# UAE: Muslim Brotherhood a Terrorist Organization



## AWP (Mar 9, 2014)

I'm happy to see this, but what really caught my eye was buried in the article:



> They along with the tiny kingdom of Bahrain last week withdrew their ambassadors from nearby Qatar to protest what they saw as its failure to uphold a deal to stop interfering in other nations' politics and supporting organizations that threaten the Gulf's stability. Analysts say the move in large part reflects Qatar's support for the Brotherhood and its supporters.


 
I will be very happy when we pull out of Qatar. What a crappy little country. It is little more than a classed-up trailer park in the desert.

http://www.foxnews.com/world/2014/0...o-label-muslim-brotherhood/?intcmp=latestnews


----------



## DA SWO (Mar 9, 2014)

Al Udeid in Qatar?


----------



## AWP (Mar 9, 2014)

SOWT said:


> Al Udeid in Qatar?


 
Yes.


----------



## Viper1 (Mar 10, 2014)

Now that is a bit of small-state diplomacy right there.  Nice...


----------



## DA SWO (Mar 10, 2014)

Freefalling said:


> I'm happy to see this, but what really caught my eye was buried in the article:
> 
> 
> 
> ...


Aint happening though.
Sadly.


----------



## AWP (Mar 10, 2014)

SOWT said:


> Aint happening though.
> Sadly.


 
We've already begun construction at another base on certain facilities which exist at the Deid. So maybe we won't leave, maybe we're leaving the door open for a departure, but I'm heartened by the number of physical and personnel changes taking place elsewhere in the AOR.


----------

(SUPPLIED ENTRIES):
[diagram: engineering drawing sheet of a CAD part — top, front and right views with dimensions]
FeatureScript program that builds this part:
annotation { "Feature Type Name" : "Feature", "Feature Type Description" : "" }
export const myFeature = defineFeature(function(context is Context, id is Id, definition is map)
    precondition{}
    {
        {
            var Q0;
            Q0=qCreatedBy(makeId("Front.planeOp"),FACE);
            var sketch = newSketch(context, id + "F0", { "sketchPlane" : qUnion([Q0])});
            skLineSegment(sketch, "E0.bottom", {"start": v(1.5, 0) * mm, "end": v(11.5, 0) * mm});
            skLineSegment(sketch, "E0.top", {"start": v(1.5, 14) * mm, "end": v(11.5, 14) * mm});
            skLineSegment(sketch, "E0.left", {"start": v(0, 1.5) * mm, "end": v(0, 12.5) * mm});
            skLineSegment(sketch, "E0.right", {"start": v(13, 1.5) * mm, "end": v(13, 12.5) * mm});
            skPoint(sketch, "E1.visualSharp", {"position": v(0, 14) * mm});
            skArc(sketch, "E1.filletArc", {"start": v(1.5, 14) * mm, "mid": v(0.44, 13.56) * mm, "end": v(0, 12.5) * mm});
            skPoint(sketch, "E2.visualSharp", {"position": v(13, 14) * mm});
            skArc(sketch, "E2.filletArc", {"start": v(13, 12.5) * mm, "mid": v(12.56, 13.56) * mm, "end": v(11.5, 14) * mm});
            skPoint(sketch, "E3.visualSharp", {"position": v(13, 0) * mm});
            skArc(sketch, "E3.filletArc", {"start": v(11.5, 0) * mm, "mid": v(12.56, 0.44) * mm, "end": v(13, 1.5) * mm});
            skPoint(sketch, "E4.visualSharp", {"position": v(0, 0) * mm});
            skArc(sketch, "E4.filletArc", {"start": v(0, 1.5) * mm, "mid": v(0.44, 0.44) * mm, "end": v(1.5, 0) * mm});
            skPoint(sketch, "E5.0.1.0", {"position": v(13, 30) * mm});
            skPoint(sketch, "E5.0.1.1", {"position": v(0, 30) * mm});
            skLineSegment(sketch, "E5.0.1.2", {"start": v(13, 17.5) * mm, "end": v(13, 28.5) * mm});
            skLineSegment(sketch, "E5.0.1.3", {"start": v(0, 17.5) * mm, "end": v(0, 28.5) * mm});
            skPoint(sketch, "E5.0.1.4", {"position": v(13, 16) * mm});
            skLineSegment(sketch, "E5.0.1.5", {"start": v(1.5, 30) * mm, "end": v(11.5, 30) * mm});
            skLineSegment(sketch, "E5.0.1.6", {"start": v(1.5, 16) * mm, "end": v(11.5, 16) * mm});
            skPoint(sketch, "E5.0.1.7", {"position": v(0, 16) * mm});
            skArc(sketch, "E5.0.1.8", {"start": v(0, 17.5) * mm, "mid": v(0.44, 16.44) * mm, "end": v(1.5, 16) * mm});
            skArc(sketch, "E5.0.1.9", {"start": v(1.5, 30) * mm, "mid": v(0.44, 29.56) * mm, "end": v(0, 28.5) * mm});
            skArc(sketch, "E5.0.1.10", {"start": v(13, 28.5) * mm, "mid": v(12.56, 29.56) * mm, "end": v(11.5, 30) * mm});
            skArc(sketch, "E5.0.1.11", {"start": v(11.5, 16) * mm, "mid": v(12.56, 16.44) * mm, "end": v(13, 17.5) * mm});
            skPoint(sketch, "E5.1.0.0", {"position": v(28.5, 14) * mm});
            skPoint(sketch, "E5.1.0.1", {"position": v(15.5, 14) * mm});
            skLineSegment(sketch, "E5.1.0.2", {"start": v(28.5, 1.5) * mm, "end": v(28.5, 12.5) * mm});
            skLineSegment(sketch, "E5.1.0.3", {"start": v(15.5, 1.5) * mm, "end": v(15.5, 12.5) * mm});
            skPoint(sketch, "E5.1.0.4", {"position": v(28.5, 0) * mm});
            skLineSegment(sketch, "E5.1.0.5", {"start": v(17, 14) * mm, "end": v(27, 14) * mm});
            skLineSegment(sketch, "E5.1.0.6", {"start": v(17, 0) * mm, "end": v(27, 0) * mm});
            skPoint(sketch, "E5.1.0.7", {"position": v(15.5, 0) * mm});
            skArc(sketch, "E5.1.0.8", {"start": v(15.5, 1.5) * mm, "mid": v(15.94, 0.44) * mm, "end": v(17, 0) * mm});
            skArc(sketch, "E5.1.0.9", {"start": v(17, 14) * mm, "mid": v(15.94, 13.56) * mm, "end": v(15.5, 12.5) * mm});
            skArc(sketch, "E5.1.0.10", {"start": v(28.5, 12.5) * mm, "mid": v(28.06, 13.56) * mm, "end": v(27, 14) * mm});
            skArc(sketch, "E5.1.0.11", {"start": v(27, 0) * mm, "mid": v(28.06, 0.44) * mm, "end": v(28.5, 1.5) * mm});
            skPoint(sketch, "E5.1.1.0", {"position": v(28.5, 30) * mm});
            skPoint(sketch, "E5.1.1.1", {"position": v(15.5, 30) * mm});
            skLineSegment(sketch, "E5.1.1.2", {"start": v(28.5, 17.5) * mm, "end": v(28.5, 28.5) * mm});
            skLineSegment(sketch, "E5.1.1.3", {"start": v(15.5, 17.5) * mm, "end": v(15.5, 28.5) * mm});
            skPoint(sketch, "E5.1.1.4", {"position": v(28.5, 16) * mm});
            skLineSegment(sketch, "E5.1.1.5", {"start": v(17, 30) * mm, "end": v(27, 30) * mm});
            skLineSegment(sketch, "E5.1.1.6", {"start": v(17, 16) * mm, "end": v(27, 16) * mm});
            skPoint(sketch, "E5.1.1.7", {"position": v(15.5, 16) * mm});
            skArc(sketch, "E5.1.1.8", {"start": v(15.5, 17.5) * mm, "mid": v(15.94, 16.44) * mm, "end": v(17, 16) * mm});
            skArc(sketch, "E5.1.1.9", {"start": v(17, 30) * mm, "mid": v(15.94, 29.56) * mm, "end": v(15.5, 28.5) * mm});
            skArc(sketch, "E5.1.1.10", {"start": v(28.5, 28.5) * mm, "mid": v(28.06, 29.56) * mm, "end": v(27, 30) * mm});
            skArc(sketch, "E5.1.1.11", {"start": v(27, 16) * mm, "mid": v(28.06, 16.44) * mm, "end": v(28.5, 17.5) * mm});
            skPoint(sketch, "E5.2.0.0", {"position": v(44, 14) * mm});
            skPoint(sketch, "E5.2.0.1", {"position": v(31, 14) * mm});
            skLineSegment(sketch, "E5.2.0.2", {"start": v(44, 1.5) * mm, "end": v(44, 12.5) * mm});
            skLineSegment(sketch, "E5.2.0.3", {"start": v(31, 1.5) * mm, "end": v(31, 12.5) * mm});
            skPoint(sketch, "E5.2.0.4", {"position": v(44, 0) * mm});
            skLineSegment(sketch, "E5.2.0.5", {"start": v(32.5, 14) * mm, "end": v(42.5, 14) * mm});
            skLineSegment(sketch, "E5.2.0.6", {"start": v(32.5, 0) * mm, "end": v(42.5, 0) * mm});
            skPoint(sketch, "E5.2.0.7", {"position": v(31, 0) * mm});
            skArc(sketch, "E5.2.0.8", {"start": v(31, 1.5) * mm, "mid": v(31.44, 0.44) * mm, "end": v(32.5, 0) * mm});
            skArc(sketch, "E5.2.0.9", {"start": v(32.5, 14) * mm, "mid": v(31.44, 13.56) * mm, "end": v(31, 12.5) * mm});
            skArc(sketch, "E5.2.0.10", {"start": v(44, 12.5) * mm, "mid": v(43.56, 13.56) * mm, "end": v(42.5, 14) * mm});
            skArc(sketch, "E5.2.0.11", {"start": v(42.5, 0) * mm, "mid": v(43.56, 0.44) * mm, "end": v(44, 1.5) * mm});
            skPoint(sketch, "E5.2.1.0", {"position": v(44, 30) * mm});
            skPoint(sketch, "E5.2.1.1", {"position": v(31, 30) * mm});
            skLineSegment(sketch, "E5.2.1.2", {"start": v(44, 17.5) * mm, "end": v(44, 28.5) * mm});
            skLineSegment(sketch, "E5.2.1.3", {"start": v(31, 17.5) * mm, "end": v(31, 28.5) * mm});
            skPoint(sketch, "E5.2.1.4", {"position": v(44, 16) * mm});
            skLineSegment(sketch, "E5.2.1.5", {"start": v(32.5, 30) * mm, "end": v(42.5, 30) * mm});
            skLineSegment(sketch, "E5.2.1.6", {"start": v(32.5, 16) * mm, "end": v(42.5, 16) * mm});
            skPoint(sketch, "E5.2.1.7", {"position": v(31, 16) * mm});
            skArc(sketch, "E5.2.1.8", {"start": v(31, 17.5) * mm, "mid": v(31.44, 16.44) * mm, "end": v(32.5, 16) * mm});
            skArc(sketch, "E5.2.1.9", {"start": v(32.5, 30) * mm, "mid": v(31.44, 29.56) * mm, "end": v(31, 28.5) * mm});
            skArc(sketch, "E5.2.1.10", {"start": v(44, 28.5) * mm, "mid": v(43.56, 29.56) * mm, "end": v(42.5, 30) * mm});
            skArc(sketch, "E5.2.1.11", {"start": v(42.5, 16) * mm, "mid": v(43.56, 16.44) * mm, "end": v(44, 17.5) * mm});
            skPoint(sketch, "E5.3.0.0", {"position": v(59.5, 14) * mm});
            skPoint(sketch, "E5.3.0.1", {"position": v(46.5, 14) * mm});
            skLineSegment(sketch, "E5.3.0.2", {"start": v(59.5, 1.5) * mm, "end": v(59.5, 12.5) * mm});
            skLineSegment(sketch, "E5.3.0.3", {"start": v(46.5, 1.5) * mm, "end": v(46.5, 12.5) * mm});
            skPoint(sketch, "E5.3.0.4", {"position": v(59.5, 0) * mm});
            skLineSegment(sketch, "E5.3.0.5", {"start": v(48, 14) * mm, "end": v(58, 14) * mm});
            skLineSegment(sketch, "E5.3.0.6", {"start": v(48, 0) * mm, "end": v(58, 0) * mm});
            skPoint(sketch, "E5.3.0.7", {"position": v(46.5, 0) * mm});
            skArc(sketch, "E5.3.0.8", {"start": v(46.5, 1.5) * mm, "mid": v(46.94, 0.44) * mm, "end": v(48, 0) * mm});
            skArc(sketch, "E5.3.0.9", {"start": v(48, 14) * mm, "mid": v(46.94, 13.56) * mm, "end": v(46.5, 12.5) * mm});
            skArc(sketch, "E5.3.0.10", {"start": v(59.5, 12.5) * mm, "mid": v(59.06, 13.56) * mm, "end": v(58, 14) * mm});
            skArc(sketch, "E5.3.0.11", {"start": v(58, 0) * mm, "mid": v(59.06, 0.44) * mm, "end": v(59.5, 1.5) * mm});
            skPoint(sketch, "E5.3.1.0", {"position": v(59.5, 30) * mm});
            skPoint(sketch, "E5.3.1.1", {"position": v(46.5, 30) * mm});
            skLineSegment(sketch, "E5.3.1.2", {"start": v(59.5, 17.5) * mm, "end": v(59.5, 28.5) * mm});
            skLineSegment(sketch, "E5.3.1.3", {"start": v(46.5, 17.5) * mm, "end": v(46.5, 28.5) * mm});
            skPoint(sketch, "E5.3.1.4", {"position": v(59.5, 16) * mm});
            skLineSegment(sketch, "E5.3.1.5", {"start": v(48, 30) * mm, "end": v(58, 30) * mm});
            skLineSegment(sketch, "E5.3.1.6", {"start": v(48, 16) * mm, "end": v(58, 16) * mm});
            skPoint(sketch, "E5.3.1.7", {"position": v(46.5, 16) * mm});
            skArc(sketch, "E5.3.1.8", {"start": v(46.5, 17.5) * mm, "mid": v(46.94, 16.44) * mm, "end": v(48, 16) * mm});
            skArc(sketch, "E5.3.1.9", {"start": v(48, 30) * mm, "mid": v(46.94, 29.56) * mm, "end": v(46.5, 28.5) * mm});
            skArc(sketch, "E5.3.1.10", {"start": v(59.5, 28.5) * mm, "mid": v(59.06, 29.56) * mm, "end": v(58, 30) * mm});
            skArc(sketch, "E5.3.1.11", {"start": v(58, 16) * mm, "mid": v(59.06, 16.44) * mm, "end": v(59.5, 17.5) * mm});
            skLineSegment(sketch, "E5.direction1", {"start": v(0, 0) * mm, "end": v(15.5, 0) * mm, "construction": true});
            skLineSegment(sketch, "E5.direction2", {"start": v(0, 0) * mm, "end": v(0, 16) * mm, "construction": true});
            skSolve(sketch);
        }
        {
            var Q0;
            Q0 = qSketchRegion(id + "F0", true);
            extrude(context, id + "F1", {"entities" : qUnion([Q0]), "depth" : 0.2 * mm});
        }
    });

(STATED GOAL): In the forum thread about the UAE and the Muslim Brotherhood, what do the analysts quoted in the article say the withdrawal of ambassadors from Qatar largely reflects? The listing was taken from a different source than the forum thread.

(WRITTEN ANSWER): It largely reflects Qatar's support for the Brotherhood and its supporters.